A. Lesion size (mean±SE) progression in L.(V).panamensis infected mice that were protectively immunized with DNA-TRYP(Pam)+MVA-TRYP and depleted of CD4 (-CD4) or CD8 cells (-CD8) prior to infection. ND, indicates not depleted or intact vaccinated mice. Controls include mice immunized vector plasmid and MVA. n = 10 mice per group. * p<0.05 Vector vs. DNA-TRYP(Pam)+MVA-TRYP; + p<0.05 DNA-TRYP(Pam)+MVA-TRYP CD4 depleted vs. DNA-TRYP(Pam)+MVA-TRYP; ++ p<0.005 DNA-TRYP(Pam)+MVA-TRYP CD4 depleted vs. DNA-TRYP(Pam)+MVA-TRYP; # p<0.005 Vector vs. DNA-TRYP(Pam)+MVA-TRYP CD8 depleted. B. Parasite burden (mean± SE) at the site of infection was determined by limiting dilution assay at 8 weeks after infection. (n = 4 mice per group). * p<0.05.

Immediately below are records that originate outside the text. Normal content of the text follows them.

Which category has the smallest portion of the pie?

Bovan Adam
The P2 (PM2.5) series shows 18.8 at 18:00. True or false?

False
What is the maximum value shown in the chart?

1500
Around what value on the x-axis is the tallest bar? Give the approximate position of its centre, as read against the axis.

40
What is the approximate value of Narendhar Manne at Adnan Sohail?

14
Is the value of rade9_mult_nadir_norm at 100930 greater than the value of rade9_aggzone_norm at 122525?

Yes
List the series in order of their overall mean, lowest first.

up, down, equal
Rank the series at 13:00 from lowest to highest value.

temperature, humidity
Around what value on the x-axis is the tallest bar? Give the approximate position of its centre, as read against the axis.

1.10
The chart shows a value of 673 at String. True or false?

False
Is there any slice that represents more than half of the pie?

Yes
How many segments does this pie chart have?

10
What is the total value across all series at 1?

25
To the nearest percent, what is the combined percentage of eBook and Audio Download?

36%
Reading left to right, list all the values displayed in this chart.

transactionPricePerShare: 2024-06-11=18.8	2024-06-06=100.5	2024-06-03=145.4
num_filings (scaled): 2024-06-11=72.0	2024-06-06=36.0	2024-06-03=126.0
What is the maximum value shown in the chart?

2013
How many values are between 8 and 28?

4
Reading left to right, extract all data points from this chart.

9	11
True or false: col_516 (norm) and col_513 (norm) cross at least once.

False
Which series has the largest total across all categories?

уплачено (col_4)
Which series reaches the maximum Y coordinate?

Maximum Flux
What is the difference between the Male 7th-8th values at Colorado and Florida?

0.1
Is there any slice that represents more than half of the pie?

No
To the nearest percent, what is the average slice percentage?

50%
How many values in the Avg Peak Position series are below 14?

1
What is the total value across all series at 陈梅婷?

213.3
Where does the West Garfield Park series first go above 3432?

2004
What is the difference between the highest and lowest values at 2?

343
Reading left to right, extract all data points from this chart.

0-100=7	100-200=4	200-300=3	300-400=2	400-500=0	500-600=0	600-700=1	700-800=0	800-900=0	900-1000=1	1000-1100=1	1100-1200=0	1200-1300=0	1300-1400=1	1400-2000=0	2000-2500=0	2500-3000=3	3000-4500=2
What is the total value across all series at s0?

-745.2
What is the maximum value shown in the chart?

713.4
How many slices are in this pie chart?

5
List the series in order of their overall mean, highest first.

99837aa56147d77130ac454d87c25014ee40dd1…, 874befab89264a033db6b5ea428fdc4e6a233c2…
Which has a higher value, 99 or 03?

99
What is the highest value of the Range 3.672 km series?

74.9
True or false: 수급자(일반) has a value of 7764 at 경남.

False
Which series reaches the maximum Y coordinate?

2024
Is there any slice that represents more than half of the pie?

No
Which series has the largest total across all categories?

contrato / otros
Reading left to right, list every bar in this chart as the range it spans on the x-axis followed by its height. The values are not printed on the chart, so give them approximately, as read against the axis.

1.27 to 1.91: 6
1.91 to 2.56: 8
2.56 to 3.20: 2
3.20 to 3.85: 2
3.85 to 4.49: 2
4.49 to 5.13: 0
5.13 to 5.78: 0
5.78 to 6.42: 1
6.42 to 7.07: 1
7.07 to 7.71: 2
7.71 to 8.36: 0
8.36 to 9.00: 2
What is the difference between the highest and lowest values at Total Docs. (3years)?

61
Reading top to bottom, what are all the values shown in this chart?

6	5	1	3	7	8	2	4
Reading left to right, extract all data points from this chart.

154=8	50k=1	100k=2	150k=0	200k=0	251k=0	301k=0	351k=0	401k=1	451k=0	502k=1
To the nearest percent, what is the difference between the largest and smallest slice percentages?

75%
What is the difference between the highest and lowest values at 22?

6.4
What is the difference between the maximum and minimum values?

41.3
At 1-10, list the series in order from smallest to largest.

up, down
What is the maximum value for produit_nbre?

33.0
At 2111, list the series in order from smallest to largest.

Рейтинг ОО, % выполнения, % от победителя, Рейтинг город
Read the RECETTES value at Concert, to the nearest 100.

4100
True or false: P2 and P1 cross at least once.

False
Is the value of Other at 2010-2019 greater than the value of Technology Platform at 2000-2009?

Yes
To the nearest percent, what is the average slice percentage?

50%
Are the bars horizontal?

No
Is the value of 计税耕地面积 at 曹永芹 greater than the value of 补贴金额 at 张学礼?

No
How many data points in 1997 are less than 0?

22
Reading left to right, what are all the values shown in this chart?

Figure 5. Modulation of cytokine production in TRYP(Pam)+MVA-TRYP protectively vaccinated mice depleted of CD8 or CD8 T cells.

At 8 weeks post-infection with L.(V).panamensis, the IFNγ, IL-13 or IL-10 responses were determined in DLNs of non-immunized and TRYP immunized mice (n = 4 per group). Cells from individual mice were pooled and then stimulated for 72 hours with SLA (in duplicate) and cytokine levels determined as indicated in the Materials and Methods Section. Mean±SD. *p<0.05, ** p<0.005; -CD4, CD4 depleted; -CD8, CD8 depleted; ND – Not Depleted.